▸ What the task requires: Extract the passage of the Leo Gerard stimulus post from "Leo Gerard: I’m" to "the United States.", copying it word for word.

▸ Text block:

══════════════════════════════

Leo Gerard: I’m Tired of Hearing about Stimulus
I’m at the New American Economy Conference, watching Leo Gerard, the head of the Steelworkers, talk about the need for a manufacturing plan. He has quoted Jeff Immelt and Alan Mulally talking about the need for a concerted focus on manufacturing in the United States.
One point he made is that by framing economic recovery in terms of “stimulus,” rather than a manufacturing plan, you imply a one-time lightning strike, rather than the plan that Immelt and Mulally–and the Steelworkers–are calling for.
Update: He went on to say, “When I was a kid if they asked your for 15% interest, they’d arrest you. Now, they make you Employee of the Year.”
I caught a part of Thom Hartmann’s show this morning. He was contrasting how stimulus funds were used in the US vs. Europe. He said that in Europe (except UK) the funds primarily went to wages for workers, and that this has kept consumer demand up even when credit was completely dry. Here, of course, since the money went to the bankers while workers were laid off, demand has stayed low.
Excellent point. Leaving stimulus to one-offs implies that government’s relationship with business is distanced, at best, and the encounters as infrequent as possible. The reality is that the two inextricably intertwine every day, and that it’s business, not the public, that wins every day.
The idea that the money didn’t go to keep people in the private sector employed is correct. But some of the public projects funded by the stimulus money did hire people.
Per the AP the government claims that the stimulus has created 30,000 jobs.
That was from federal contractors only. This USA Today story has the states claiming 380,000 jobs created or saved and the federal government 660,000 to 1 million jobs created or saved. There is no claim for the reliability of any of this, and some of the jobs saved are teachers and state employees so manufacturing isn’t involved.
Labor, the sleeping giant, is reawakening. When Leo Gerrard and Richard Trumpka Speak truth to power it warms my heart. When they call for a general strike, I’m in!

══════════════════════════════

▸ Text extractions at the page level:
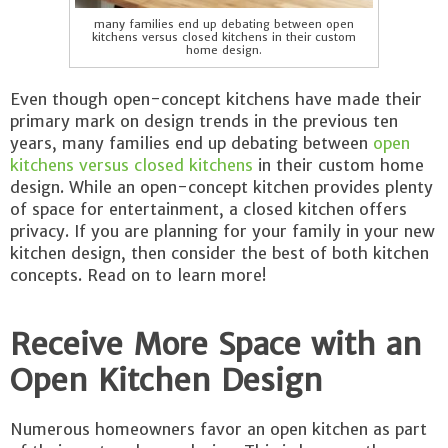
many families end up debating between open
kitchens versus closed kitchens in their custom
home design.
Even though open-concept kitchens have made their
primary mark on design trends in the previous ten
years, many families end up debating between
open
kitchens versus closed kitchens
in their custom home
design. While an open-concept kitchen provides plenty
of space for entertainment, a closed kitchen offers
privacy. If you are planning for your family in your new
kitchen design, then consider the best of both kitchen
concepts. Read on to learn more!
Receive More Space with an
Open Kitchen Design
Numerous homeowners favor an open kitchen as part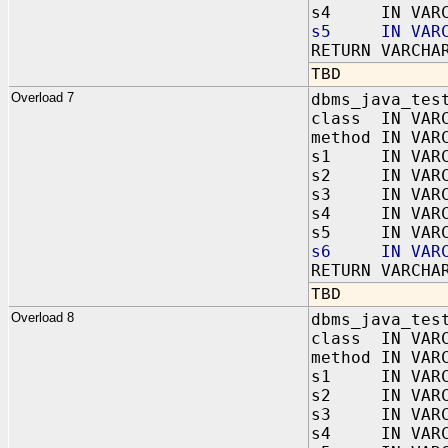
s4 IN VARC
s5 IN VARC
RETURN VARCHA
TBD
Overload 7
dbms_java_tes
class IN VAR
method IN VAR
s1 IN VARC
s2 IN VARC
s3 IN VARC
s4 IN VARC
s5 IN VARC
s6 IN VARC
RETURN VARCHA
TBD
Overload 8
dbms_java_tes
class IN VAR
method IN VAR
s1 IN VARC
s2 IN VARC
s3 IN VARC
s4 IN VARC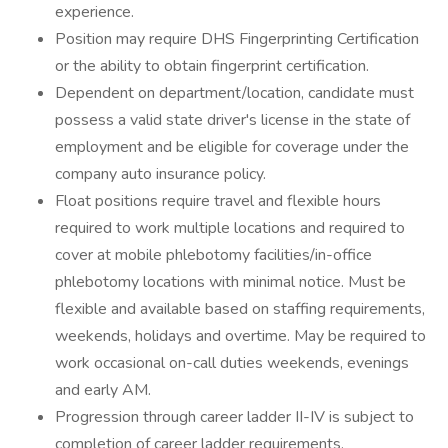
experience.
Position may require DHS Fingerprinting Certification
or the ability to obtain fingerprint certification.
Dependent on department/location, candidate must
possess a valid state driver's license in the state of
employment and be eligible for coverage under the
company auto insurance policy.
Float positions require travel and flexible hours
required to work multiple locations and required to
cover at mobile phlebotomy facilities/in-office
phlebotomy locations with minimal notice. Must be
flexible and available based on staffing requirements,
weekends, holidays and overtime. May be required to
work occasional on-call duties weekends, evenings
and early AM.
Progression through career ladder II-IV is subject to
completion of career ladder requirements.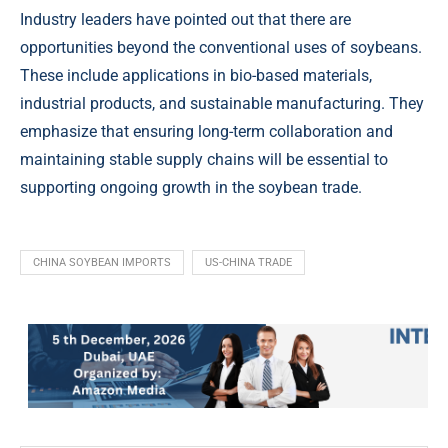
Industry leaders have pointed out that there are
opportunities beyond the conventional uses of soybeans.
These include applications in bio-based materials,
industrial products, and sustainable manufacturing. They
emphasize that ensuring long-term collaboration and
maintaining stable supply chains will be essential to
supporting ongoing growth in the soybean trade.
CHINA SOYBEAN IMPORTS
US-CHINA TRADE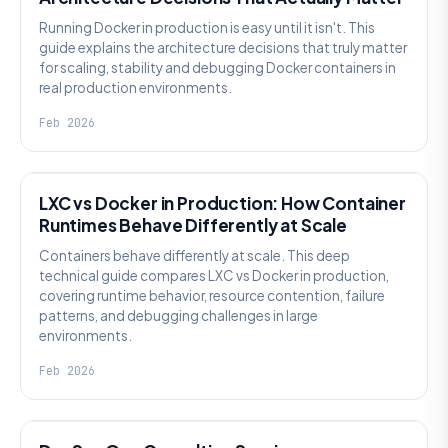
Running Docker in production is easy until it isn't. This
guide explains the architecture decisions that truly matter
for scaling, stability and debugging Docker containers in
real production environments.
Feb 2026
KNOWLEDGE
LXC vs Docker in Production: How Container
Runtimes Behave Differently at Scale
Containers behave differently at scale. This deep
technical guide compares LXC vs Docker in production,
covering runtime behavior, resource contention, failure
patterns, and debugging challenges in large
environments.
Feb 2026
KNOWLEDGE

══════════════════════════════

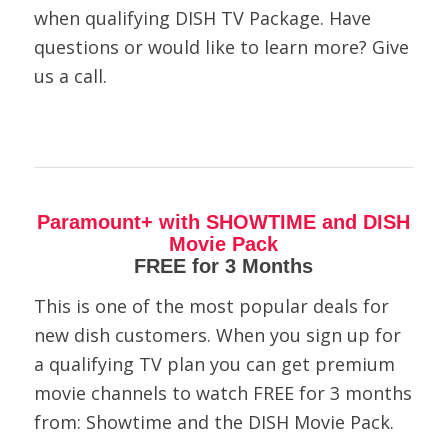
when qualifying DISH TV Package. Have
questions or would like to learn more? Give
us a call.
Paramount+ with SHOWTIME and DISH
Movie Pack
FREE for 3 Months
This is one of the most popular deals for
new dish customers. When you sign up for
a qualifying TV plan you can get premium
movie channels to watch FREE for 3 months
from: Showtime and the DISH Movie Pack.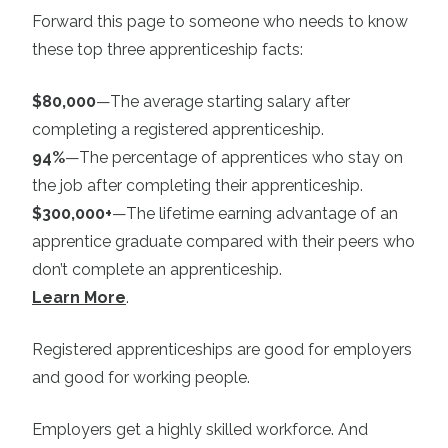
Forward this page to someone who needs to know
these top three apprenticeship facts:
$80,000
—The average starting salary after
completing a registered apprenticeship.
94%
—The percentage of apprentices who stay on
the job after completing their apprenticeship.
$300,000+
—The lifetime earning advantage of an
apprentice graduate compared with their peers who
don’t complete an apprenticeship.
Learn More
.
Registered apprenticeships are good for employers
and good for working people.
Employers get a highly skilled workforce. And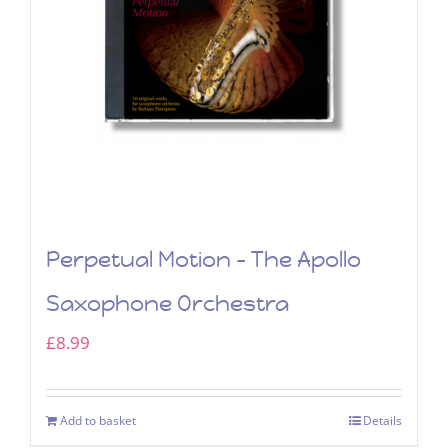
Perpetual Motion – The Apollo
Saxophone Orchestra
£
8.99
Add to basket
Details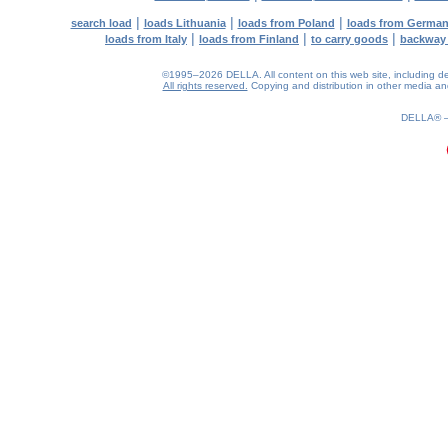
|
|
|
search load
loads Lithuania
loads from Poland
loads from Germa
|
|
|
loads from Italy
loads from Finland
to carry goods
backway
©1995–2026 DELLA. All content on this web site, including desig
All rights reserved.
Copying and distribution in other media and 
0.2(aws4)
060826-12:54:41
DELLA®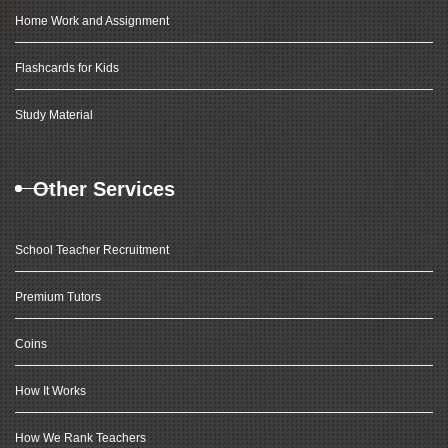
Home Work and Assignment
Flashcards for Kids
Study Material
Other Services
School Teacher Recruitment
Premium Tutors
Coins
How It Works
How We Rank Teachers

══════════════════════════════

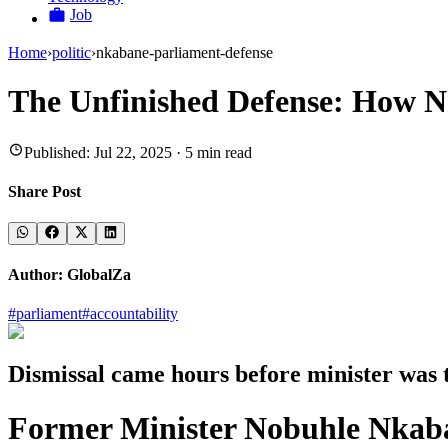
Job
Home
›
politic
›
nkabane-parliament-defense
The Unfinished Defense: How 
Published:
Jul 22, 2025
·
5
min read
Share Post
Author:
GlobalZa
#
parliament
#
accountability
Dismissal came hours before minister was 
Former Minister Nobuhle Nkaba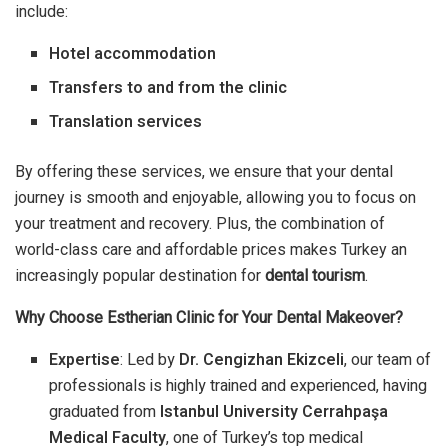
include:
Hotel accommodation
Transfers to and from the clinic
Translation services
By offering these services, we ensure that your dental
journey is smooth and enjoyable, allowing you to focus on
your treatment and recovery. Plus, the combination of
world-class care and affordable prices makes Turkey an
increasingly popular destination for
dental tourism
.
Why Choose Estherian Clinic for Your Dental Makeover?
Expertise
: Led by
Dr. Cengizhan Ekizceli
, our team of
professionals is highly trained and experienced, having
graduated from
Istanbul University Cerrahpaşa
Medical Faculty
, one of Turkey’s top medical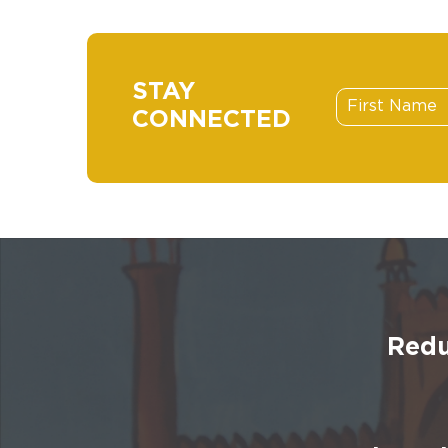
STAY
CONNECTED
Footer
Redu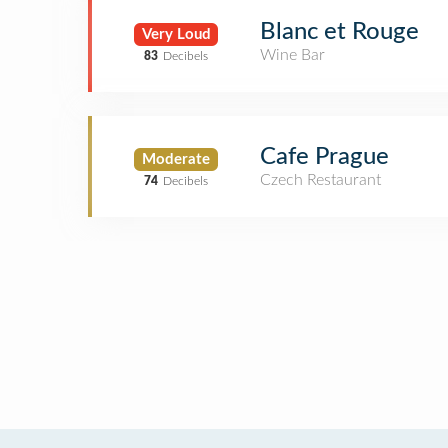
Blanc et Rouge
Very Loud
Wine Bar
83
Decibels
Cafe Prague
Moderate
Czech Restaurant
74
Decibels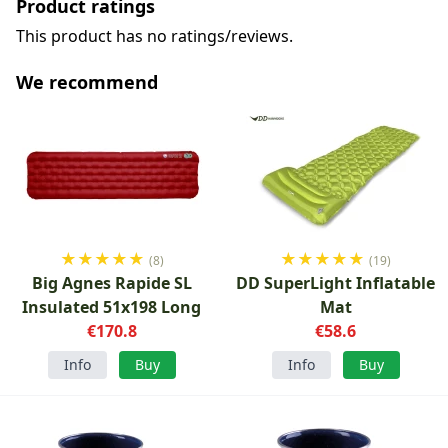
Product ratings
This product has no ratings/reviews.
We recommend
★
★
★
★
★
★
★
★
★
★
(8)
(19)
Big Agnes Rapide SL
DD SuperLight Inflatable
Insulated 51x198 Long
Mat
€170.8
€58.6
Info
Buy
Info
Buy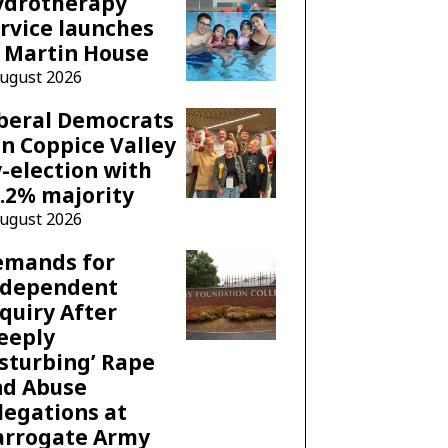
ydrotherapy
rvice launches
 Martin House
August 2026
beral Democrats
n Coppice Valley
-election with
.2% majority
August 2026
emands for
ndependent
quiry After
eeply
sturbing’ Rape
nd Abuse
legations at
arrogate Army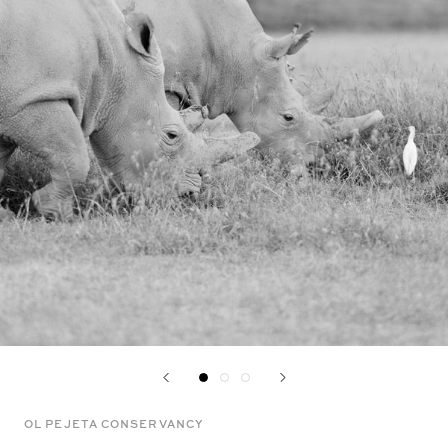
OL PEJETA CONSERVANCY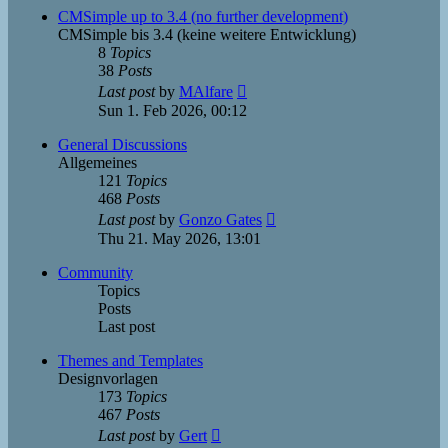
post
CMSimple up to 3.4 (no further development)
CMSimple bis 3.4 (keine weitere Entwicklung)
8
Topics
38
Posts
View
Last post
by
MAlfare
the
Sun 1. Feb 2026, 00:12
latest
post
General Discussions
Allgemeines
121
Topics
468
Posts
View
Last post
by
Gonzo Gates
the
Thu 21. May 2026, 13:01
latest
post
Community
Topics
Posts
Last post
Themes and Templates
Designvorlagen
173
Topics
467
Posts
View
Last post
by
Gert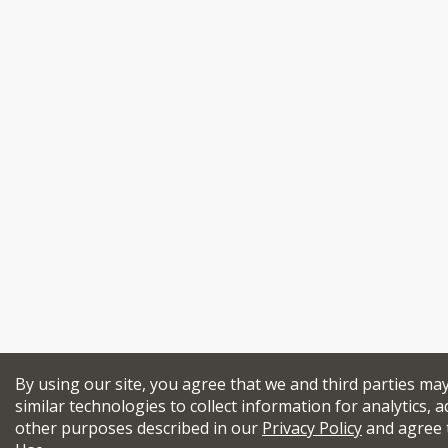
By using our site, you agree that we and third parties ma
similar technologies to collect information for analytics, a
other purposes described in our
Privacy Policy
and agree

══════════════════════════════

▸ Reply:
Leo Gerard: I’m Tired of Hearing about Stimulus
I’m at the New American Economy Conference, watching Leo Gerard, the head of the Steelworkers, talk about the need for a manufacturing plan. He has quoted Jeff Immelt and Alan Mulally talking about the need for a concerted focus on manufacturing in the United States.